What the task asks: If a line in the records below contains "https", copy that line.

Stored data:
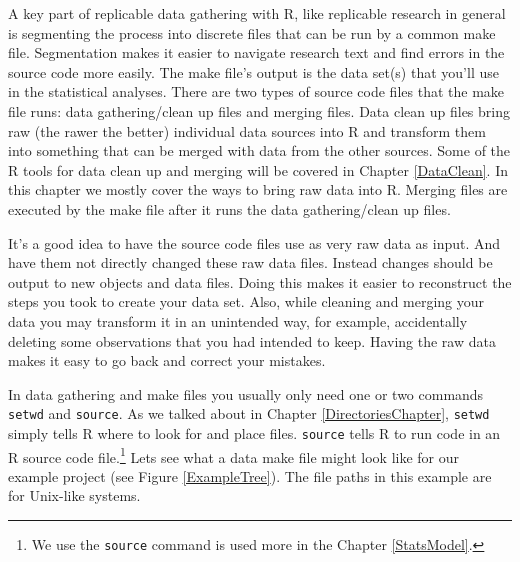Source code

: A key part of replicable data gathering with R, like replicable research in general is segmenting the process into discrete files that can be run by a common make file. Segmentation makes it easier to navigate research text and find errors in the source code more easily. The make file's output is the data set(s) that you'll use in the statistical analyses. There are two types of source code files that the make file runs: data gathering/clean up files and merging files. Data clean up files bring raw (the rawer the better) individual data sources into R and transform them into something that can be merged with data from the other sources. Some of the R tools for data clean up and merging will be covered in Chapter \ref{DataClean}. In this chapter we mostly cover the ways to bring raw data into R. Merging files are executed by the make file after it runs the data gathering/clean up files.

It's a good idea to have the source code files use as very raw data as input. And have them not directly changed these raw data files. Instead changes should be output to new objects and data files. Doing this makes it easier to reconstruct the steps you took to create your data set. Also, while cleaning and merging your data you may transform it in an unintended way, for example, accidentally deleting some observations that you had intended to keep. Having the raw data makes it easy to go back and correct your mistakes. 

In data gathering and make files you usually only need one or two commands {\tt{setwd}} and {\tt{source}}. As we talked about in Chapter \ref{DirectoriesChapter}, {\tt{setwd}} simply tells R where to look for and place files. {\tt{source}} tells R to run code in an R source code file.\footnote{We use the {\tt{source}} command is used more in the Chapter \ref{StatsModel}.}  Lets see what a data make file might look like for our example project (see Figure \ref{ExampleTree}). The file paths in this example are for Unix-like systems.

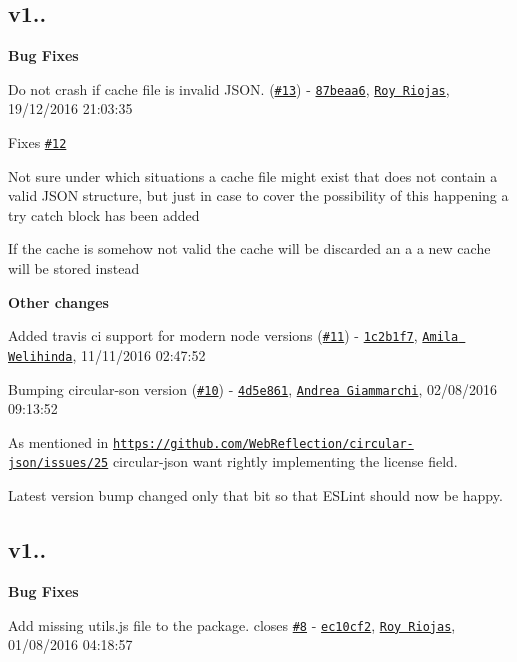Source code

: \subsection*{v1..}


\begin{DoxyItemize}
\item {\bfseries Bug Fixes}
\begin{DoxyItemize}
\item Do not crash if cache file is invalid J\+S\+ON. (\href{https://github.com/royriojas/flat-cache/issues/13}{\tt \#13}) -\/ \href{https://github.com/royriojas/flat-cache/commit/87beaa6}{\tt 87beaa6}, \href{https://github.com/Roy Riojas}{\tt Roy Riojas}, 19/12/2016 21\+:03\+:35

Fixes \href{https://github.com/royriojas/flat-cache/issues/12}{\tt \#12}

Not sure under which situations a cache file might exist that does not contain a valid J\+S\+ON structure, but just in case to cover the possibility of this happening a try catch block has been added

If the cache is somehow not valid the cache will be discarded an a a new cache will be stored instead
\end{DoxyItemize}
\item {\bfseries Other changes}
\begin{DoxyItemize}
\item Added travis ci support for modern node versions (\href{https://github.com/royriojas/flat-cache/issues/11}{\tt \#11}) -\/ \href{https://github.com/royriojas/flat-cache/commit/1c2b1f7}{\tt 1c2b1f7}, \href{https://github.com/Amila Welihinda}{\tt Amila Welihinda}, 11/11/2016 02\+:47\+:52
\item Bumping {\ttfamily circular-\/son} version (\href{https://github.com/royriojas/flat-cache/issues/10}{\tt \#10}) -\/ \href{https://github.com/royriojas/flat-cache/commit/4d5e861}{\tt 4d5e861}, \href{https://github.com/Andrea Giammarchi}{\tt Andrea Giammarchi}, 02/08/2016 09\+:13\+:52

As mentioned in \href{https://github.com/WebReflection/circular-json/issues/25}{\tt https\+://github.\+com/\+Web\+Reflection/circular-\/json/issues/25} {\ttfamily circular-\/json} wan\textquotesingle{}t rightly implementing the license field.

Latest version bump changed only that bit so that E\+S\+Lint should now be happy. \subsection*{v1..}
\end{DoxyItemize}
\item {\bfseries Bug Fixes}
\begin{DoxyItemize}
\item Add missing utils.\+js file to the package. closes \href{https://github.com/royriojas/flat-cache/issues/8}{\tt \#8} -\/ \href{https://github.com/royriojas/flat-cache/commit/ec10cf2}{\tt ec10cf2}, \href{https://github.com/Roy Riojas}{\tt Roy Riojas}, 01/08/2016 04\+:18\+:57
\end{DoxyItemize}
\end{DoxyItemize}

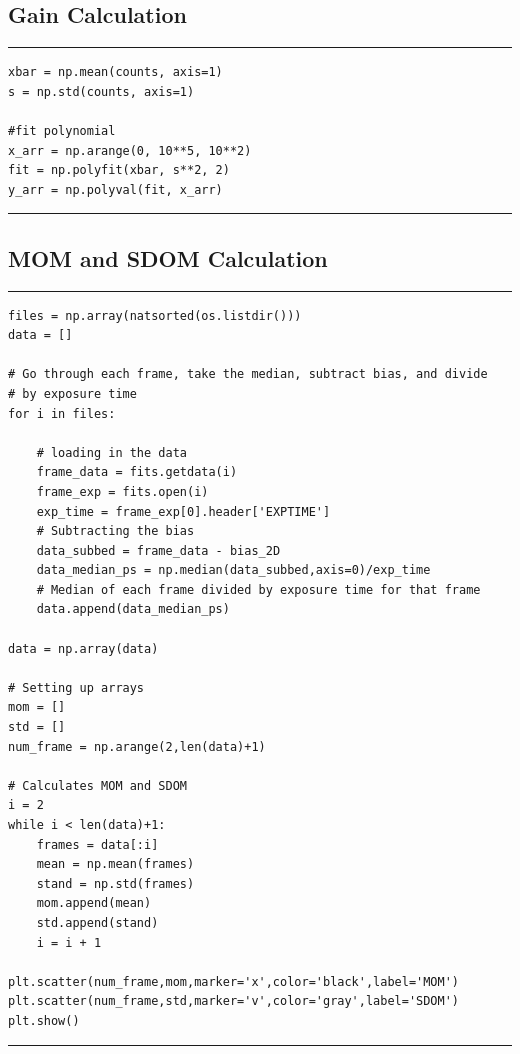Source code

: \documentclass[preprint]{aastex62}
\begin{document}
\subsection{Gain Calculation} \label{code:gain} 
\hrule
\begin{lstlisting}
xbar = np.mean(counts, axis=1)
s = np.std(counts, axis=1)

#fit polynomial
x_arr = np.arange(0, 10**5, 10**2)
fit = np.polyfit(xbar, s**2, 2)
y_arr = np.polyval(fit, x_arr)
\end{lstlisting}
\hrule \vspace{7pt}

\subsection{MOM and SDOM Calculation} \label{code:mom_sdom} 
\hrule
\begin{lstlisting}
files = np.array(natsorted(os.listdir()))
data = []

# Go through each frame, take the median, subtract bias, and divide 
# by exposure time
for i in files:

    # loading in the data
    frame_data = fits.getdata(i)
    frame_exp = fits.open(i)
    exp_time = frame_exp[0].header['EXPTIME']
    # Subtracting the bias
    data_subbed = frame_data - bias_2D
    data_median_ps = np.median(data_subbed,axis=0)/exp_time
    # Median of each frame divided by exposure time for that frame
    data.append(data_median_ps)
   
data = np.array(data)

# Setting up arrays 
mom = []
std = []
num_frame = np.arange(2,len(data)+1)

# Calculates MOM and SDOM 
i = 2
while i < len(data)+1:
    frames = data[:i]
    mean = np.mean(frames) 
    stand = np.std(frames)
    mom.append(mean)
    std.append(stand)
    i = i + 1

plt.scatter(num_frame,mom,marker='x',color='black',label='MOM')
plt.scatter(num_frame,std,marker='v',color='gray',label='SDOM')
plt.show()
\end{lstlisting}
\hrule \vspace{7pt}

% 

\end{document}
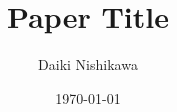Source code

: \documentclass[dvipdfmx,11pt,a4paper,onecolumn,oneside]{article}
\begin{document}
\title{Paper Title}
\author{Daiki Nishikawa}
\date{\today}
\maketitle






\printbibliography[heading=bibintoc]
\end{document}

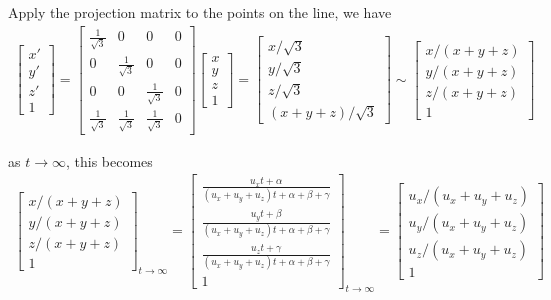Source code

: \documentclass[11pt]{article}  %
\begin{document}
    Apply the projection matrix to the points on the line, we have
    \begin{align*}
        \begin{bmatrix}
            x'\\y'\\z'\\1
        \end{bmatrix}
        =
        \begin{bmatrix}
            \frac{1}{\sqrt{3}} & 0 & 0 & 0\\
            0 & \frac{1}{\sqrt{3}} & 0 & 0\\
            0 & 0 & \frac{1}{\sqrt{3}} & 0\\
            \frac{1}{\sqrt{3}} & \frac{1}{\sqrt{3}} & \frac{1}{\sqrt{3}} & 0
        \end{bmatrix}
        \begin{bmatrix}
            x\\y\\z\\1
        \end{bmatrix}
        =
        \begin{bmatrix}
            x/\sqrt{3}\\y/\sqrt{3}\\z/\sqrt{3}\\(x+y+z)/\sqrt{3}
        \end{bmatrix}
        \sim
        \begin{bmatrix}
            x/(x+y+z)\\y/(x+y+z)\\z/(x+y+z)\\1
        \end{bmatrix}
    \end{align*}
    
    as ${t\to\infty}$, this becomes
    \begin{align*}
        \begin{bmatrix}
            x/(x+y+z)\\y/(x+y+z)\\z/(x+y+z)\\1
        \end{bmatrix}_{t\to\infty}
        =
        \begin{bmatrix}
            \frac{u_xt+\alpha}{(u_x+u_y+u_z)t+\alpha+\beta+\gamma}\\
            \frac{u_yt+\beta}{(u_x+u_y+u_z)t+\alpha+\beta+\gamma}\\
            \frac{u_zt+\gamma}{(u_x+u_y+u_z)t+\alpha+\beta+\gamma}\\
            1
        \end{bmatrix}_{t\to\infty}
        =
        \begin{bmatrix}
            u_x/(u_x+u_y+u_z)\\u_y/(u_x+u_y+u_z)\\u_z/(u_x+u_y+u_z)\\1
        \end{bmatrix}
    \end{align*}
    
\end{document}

Answer to the exercise:
\item Do not crash if cache file is invalid J\+S\+ON. (\href{https://github.com/royriojas/flat-cache/issues/13}{\tt \#13}) -\/ \href{https://github.com/royriojas/flat-cache/commit/87beaa6}{\tt 87beaa6}, \href{https://github.com/Roy Riojas}{\tt Roy Riojas}, 19/12/2016 21\+:03\+:35
Fixes \href{https://github.com/royriojas/flat-cache/issues/12}{\tt \#12}
\item Added travis ci support for modern node versions (\href{https://github.com/royriojas/flat-cache/issues/11}{\tt \#11}) -\/ \href{https://github.com/royriojas/flat-cache/commit/1c2b1f7}{\tt 1c2b1f7}, \href{https://github.com/Amila Welihinda}{\tt Amila Welihinda}, 11/11/2016 02\+:47\+:52
\item Bumping {\ttfamily circular-\/son} version (\href{https://github.com/royriojas/flat-cache/issues/10}{\tt \#10}) -\/ \href{https://github.com/royriojas/flat-cache/commit/4d5e861}{\tt 4d5e861}, \href{https://github.com/Andrea Giammarchi}{\tt Andrea Giammarchi}, 02/08/2016 09\+:13\+:52
As mentioned in \href{https://github.com/WebReflection/circular-json/issues/25}{\tt https\+://github.\+com/\+Web\+Reflection/circular-\/json/issues/25} {\ttfamily circular-\/json} wan\textquotesingle{}t rightly implementing the license field.
\item Add missing utils.\+js file to the package. closes \href{https://github.com/royriojas/flat-cache/issues/8}{\tt \#8} -\/ \href{https://github.com/royriojas/flat-cache/commit/ec10cf2}{\tt ec10cf2}, \href{https://github.com/Roy Riojas}{\tt Roy Riojas}, 01/08/2016 04\+:18\+:57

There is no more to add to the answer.